WRITTEN TASK = Could you retype exactly the lines running from the line with "Identify the document" to the end of the data, both included, and nothing else?

MATERIAL PROVIDED =
--*--
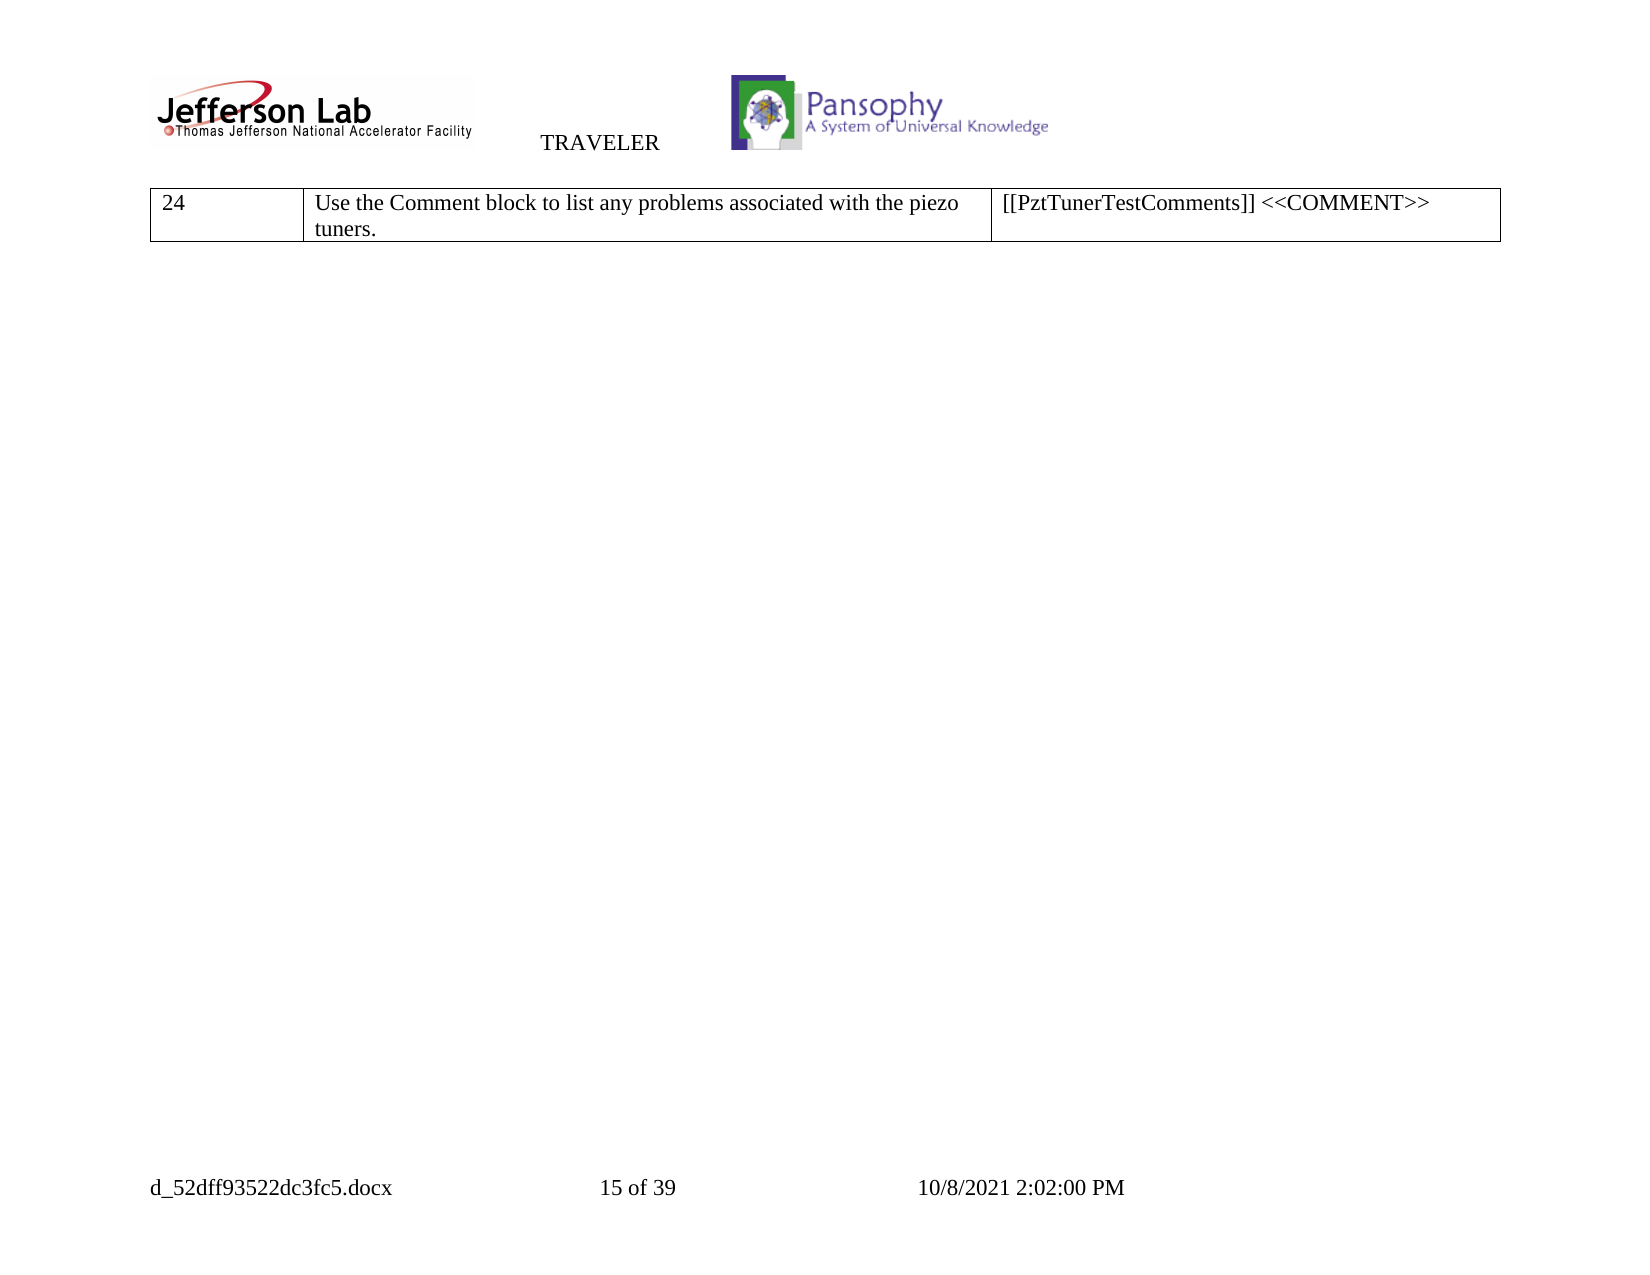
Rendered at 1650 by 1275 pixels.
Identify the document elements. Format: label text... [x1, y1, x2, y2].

table_cell 24 [151, 189, 303, 241]
table_cell [[PztTunerTestComments]] <<COMMENT>> [992, 189, 1500, 241]
picture [150, 75, 477, 150]
picture [731, 75, 1050, 150]
table_cell Use the Comment block to list any problems associated with the piezo tuners. [304, 189, 991, 241]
--*--
ANSWER AREA =
Identify the document elements. Format: label text... [x1, y1, x2, y2].

table_cell 24 [151, 189, 303, 241]
table_cell [[PztTunerTestComments]] <<COMMENT>> [992, 189, 1500, 241]
picture [150, 75, 477, 150]
picture [731, 75, 1050, 150]
table_cell Use the Comment block to list any problems associated with the piezo tuners. [304, 189, 991, 241]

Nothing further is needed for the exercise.